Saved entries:
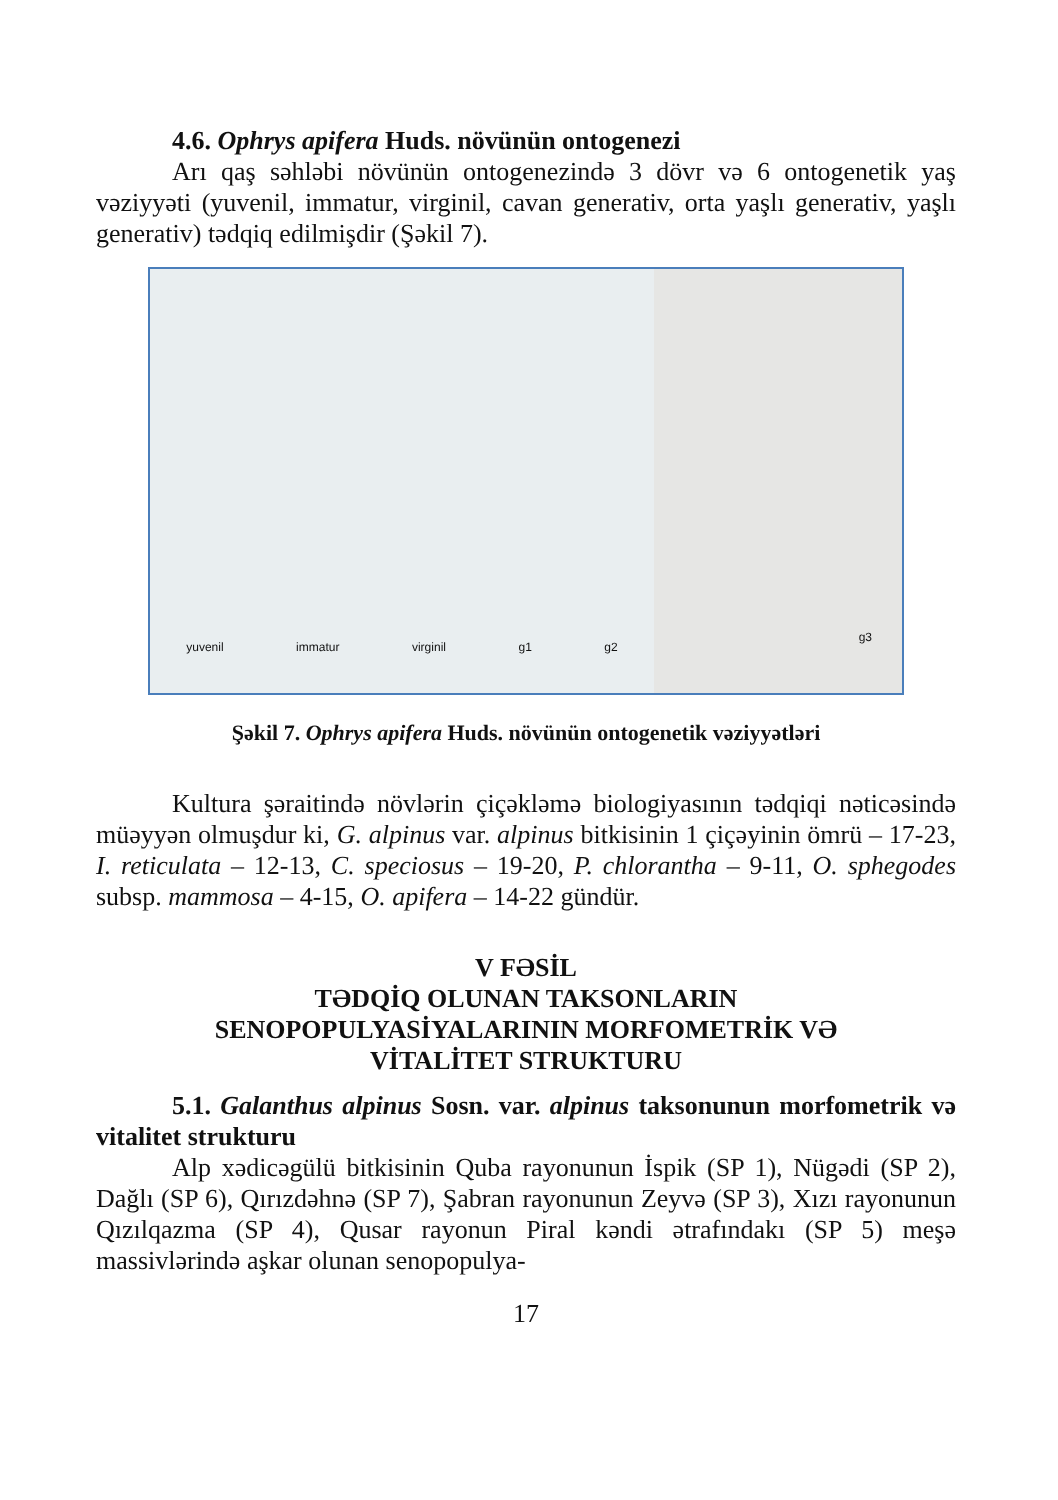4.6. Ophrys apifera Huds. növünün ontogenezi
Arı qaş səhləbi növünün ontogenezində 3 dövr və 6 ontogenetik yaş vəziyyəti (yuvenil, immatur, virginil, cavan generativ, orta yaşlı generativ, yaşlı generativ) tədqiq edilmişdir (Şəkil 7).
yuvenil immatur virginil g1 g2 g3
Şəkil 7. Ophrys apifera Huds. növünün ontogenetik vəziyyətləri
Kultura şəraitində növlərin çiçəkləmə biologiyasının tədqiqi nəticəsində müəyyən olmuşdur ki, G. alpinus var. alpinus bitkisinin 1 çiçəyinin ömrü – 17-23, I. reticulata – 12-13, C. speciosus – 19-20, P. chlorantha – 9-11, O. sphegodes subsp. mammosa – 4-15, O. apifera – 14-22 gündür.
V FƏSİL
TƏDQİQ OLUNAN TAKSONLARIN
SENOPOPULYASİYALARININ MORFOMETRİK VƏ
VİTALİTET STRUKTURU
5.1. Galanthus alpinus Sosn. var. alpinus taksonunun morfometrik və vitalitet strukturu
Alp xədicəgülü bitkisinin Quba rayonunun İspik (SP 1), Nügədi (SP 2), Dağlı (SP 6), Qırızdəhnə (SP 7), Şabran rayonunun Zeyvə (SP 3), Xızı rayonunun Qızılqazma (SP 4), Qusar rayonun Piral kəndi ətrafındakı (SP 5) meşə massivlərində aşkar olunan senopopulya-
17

* * *

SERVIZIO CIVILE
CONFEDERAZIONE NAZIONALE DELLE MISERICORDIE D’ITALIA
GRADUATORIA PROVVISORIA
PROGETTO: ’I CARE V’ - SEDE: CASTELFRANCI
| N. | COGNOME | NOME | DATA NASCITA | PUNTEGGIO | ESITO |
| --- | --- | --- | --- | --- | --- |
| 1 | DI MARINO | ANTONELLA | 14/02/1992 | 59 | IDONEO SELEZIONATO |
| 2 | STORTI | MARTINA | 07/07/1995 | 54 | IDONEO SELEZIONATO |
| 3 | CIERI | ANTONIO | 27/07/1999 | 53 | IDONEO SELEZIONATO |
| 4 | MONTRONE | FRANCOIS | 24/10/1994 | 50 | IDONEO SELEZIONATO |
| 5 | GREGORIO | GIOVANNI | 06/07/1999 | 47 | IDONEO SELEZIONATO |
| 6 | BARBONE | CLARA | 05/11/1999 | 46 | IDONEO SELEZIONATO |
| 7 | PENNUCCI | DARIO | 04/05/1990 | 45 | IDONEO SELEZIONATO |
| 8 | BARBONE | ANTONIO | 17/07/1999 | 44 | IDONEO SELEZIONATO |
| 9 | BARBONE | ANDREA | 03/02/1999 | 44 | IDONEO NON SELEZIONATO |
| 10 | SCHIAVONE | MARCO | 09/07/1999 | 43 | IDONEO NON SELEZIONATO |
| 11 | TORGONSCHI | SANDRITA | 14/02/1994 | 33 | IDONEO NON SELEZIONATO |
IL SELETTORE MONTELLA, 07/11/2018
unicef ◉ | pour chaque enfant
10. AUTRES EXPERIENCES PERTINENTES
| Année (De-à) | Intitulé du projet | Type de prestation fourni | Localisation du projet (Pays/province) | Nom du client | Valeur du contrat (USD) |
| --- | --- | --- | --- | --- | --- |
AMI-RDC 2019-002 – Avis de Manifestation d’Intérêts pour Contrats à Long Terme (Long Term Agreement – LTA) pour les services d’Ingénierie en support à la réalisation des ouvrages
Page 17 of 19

==

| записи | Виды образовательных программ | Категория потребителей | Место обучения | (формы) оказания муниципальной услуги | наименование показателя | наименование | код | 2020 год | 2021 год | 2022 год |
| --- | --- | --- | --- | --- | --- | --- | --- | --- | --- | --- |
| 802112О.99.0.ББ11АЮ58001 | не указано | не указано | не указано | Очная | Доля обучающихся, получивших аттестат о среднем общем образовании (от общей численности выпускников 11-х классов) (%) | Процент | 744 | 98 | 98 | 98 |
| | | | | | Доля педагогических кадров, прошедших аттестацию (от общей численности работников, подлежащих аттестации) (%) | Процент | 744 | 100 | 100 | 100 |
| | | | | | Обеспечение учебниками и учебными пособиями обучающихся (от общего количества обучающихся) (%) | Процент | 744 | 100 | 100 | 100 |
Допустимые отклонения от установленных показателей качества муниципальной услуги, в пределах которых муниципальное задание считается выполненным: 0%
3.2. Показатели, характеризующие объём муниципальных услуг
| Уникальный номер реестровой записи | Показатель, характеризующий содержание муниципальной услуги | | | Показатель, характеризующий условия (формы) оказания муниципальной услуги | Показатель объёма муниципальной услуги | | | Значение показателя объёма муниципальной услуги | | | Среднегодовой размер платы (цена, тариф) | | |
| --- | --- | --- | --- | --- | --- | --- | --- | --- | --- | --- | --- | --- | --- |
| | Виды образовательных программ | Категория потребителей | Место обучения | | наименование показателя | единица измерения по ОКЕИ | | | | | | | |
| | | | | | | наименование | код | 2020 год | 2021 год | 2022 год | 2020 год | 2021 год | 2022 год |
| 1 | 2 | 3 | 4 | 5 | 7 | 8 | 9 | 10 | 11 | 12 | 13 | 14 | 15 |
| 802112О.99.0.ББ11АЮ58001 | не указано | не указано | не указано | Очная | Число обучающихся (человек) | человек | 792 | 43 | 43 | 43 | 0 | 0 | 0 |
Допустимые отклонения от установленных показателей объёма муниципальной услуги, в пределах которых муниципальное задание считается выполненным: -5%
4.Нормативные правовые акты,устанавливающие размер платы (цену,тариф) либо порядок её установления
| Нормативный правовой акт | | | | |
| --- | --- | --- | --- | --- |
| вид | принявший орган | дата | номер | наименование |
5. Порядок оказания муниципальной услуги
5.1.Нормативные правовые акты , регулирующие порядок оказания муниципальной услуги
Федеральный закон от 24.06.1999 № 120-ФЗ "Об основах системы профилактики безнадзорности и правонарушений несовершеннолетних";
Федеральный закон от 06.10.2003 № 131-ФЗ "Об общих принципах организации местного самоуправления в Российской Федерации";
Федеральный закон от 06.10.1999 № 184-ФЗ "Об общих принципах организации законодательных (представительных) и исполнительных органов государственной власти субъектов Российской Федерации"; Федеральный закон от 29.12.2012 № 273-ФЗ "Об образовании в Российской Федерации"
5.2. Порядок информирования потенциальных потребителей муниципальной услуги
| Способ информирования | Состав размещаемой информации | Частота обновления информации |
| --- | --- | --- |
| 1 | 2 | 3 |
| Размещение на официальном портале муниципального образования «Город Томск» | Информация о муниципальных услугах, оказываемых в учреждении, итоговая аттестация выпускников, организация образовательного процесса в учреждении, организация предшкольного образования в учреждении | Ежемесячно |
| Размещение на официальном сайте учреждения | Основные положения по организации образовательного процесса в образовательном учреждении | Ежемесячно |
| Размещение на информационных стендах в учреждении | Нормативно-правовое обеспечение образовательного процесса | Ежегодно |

**Work instruction:**
With the first line being the one containing "Допустимые отклонения от установленных показателей объёма" and the last line the one containing "образовательном учреждении | Ежемесячно |", transcribe exactly the lines above that fall in that range.

**The completed task:**
Допустимые отклонения от установленных показателей объёма муниципальной услуги, в пределах которых муниципальное задание считается выполненным: -5%
4.Нормативные правовые акты,устанавливающие размер платы (цену,тариф) либо порядок её установления
| Нормативный правовой акт | | | | |
| --- | --- | --- | --- | --- |
| вид | принявший орган | дата | номер | наименование |
5. Порядок оказания муниципальной услуги
5.1.Нормативные правовые акты , регулирующие порядок оказания муниципальной услуги
Федеральный закон от 24.06.1999 № 120-ФЗ "Об основах системы профилактики безнадзорности и правонарушений несовершеннолетних";
Федеральный закон от 06.10.2003 № 131-ФЗ "Об общих принципах организации местного самоуправления в Российской Федерации";
Федеральный закон от 06.10.1999 № 184-ФЗ "Об общих принципах организации законодательных (представительных) и исполнительных органов государственной власти субъектов Российской Федерации"; Федеральный закон от 29.12.2012 № 273-ФЗ "Об образовании в Российской Федерации"
5.2. Порядок информирования потенциальных потребителей муниципальной услуги
| Способ информирования | Состав размещаемой информации | Частота обновления информации |
| --- | --- | --- |
| 1 | 2 | 3 |
| Размещение на официальном портале муниципального образования «Город Томск» | Информация о муниципальных услугах, оказываемых в учреждении, итоговая аттестация выпускников, организация образовательного процесса в учреждении, организация предшкольного образования в учреждении | Ежемесячно |
| Размещение на официальном сайте учреждения | Основные положения по организации образовательного процесса в образовательном учреждении | Ежемесячно |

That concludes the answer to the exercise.